Determinant Identity: Elegant Solution Please.
$$\begin{vmatrix}
(b+c)^2 &a^2&a^2\\
b^2&(a+c)^2&b^2\\
c^2&c^2&(a+b)^2\\
\end{vmatrix}= \begin{vmatrix}
(b+c)^2-a^2 &0&a^2\\
0&(a+c)^2-b^2&b^2\\
c^2-(a+b)^2&c^2 - (a+b)^2&(a+b)^2\\
\end{vmatrix}$$
$$\begin{vmatrix}
(b+c)^2-a^2 &0&a^2\\
0&(a+c)^2-b^2&b^2\\
c^2-(a+b^2)&c^2 - (a+b)^2&(a+b)^2\\
\end{vmatrix} =(a+b+c)^2\begin{vmatrix}
b+c-a &0&a^2\\
0&a+c-b&b^2\\
c-a-b& c-a-b&(a+b)^2\\
\end{vmatrix}$$
$$=(a+b+c)^2\begin{vmatrix}
b+c-a &0&a^2\\
0&a+c-b&b^2\\
-2b& -2a& 2ab\\
\end{vmatrix} (R_3 \to R_3 -(R_1+R_2))$$
$$=\frac{(a+b+c)^2}{ab}\begin{vmatrix}
a(b+c-a) &0&a^2\\
0&b(a+c-b)&b^2\\
-2ab& -2ab& 2ab\\
\end{vmatrix}$$
After this just do $R_{1} \to R_1 + R_3$ and $R_{2} \to R_2 + R_3$
$$=\frac{(a+b+c)^2}{ab}\begin{vmatrix}
ab+ac &a^2&a^2\\
b^2&ba+ac&b^2\\
0& 0& 2ab\\
\end{vmatrix} ={(a+b+c)^2}\begin{vmatrix}
b+c &a&a\\
b&a+c&b\\
0& 0& 2ab\\
\end{vmatrix}$$
$$={(a+b+c)^3}\begin{vmatrix}
1 &a&a\\
1&a+c&b\\
0& 0& 2ab\\
\end{vmatrix} = {(a+b+c)^3}\begin{vmatrix}
1 &a&a\\
0&c&b-a\\
0& 0& 2ab\\
\end{vmatrix}$$
This gives the required value of $2abc(a+b+c)^3$.

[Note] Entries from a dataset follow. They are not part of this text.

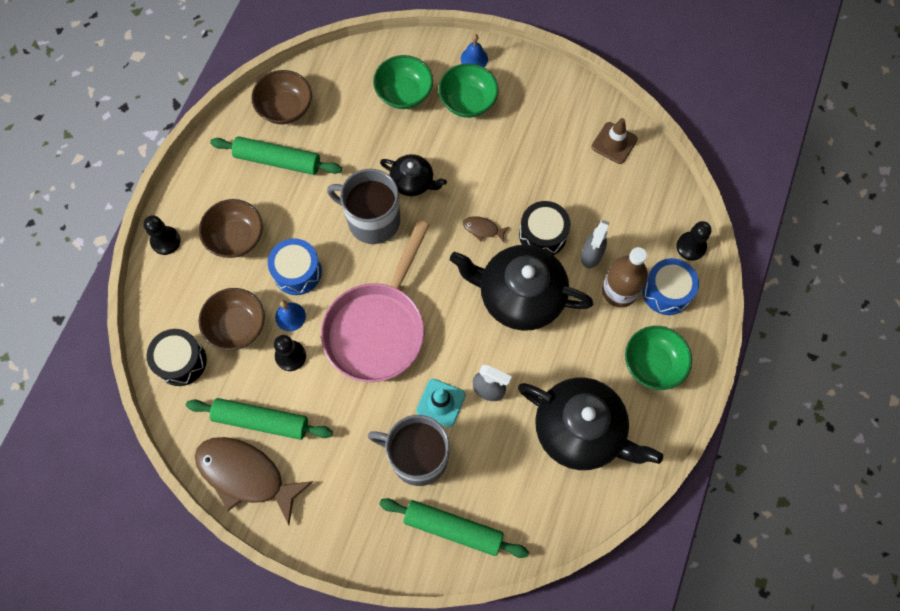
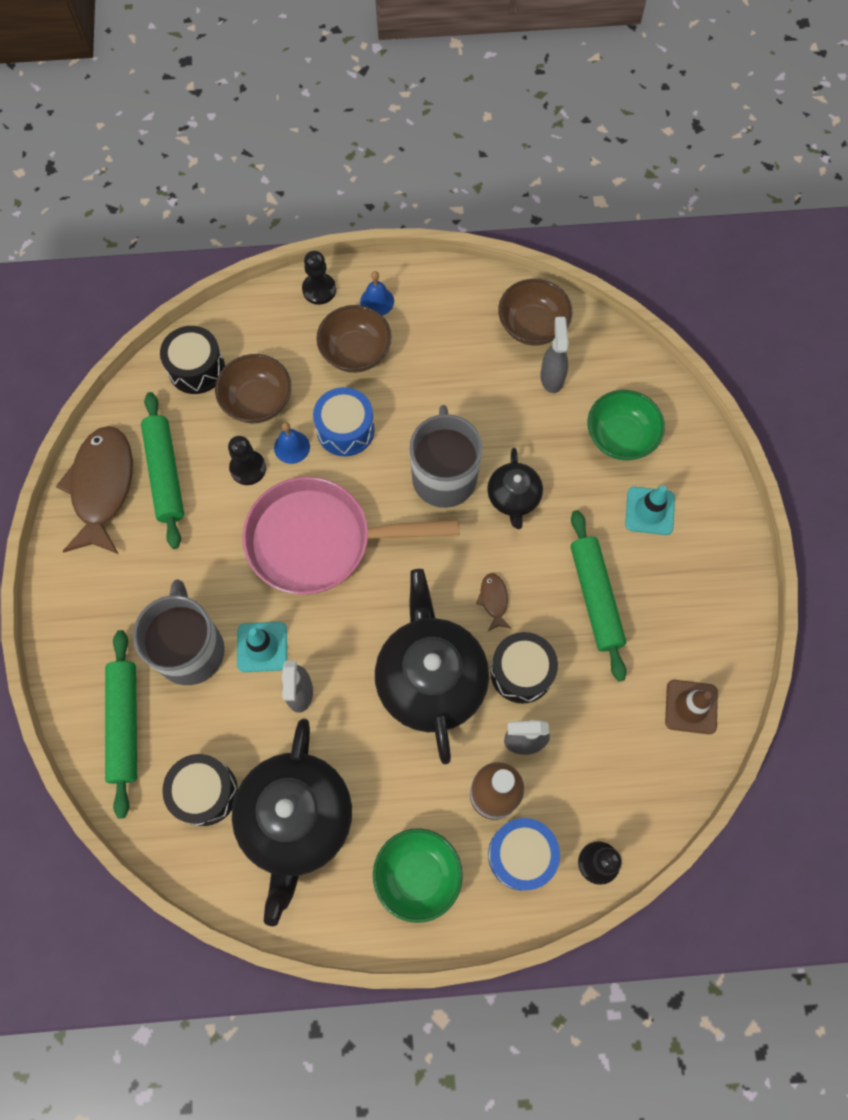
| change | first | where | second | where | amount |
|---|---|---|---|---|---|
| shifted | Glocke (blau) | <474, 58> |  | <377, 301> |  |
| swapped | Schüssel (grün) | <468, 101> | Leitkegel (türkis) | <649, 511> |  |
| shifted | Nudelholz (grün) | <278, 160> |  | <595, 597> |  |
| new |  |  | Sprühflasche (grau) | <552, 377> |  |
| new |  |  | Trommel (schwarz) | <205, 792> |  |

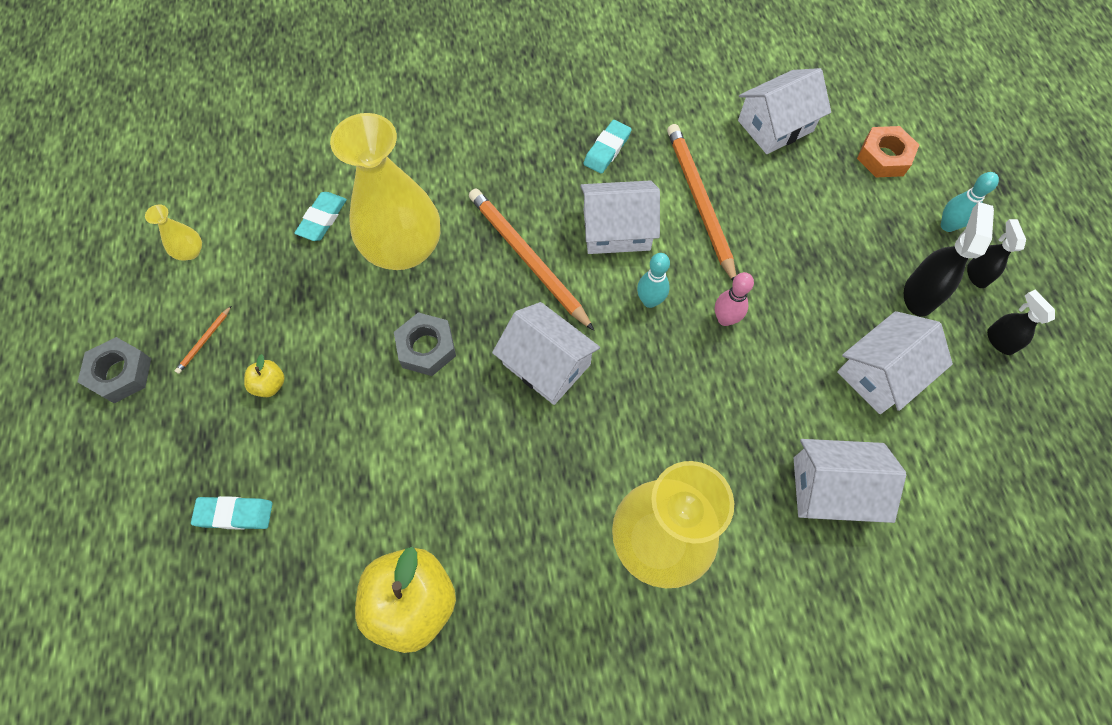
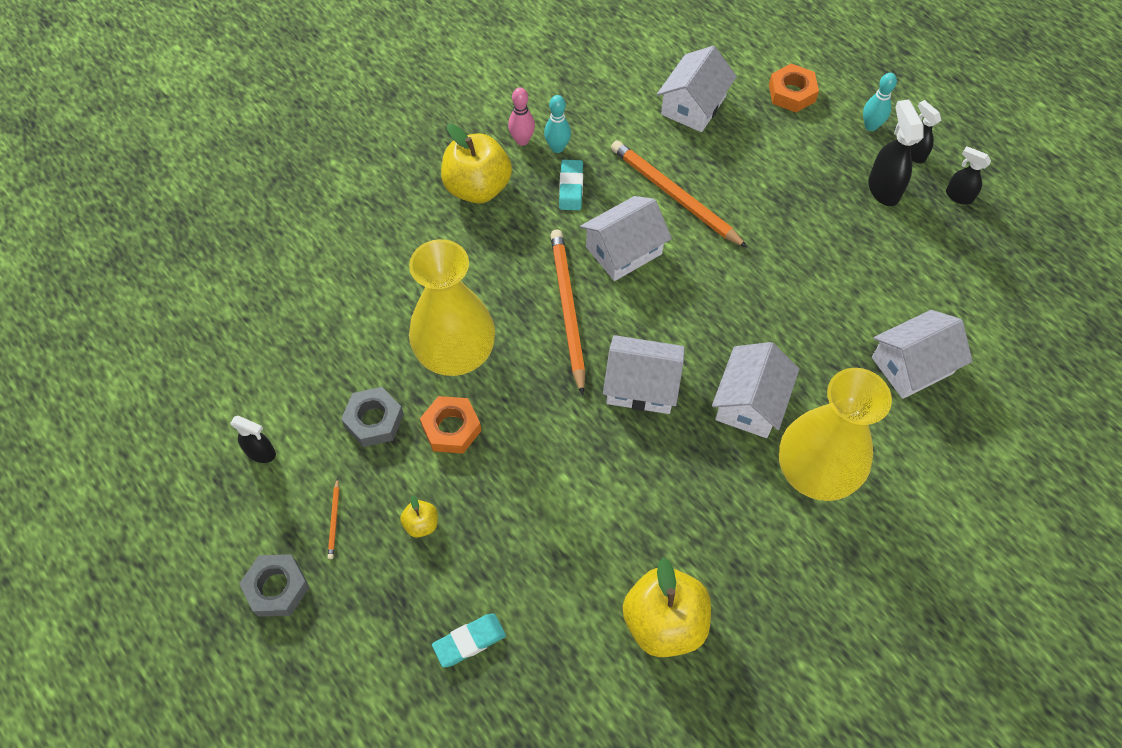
| change | first | where | second | where | amount |
|---|---|---|---|---|---|
| rotated | Bleistift (orange) | <527, 259> |  | <567, 309> | 60 degrees clockwise |
| gone | Radiergummi (türkis) | <322, 219> |  |  |  |
| swapped | Vase (gelb) | <190, 251> | Sprühflasche (schwarz) | <261, 453> |  |
| shifted | Bowlingkegel (türkis) | <649, 301> |  | <557, 148> |  |
| shifted | Bowlingkegel (rosa) | <725, 319> |  | <522, 140> |  |
| shifted | Haus (weiß) | <881, 373> |  | <750, 402> |  |
| shifted | Sechskantmutter (grau) | <426, 348> |  | <374, 420> |  |
| new |  |  | Apfel (gelb) | <477, 188> |  |
| new |  |  | Sechskantmutter (orange) | <451, 428> |  |

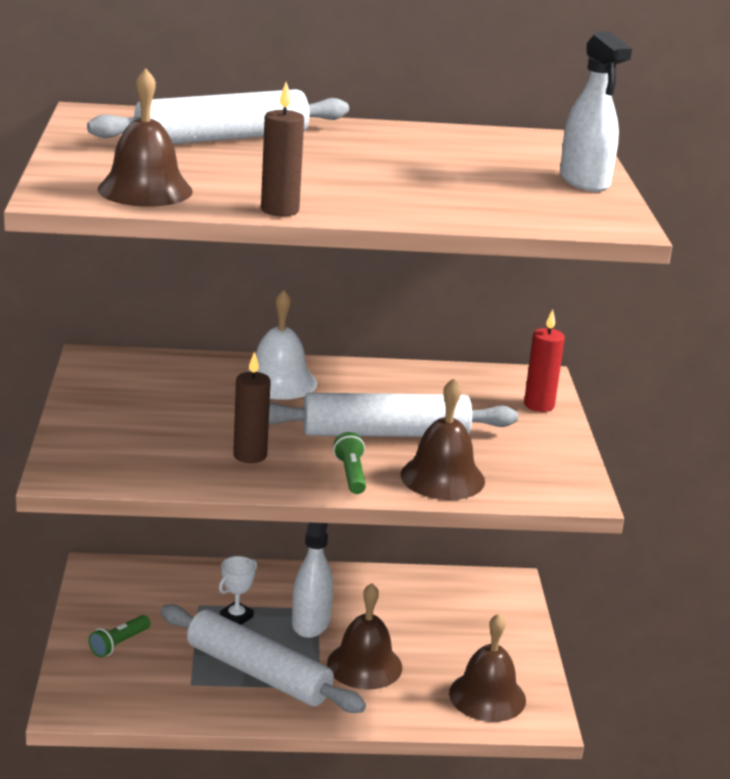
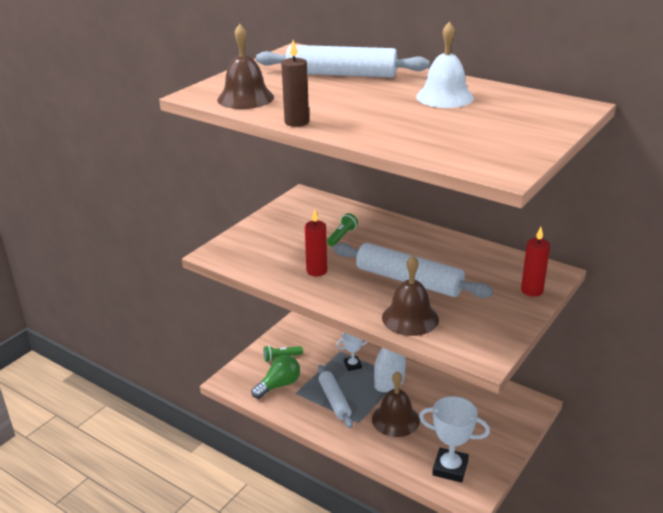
| change | first | where | second | where | amount |
|---|---|---|---|---|---|
| gone | Sprühflasche (weiß) | <584, 181> |  |  |  |
| shifted | Glocke (weiß) | <279, 381> |  | <445, 97> |  |
| repainted | Kerze (braun) | <250, 455> | Kerze (rot) | <316, 271> |  |
| shifted | Taschenlampe (grün) | <351, 474> |  | <342, 236> |  |
| scaled | Nudelholz (weiß) | <258, 672> |  | <334, 400> | x0.63 |
| swapped | Glocke (braun) | <487, 696> | Pokal (weiß) | <450, 468> |  |
| new |  |  | Glühbirne (grün) | <279, 385> |  |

I appreciate the idea of computing the determinant by using its polynomial properties, and symmetry, thus not computing it really. I will try to go in this direction. Let $F(a,b,c)$ be the function given by the determinant from the OP. We know it is a symmetric polynomial of degree $2+2+2=6$ in $a,b,c$. (And want to show it is $2abc(a+b+c)^3$.)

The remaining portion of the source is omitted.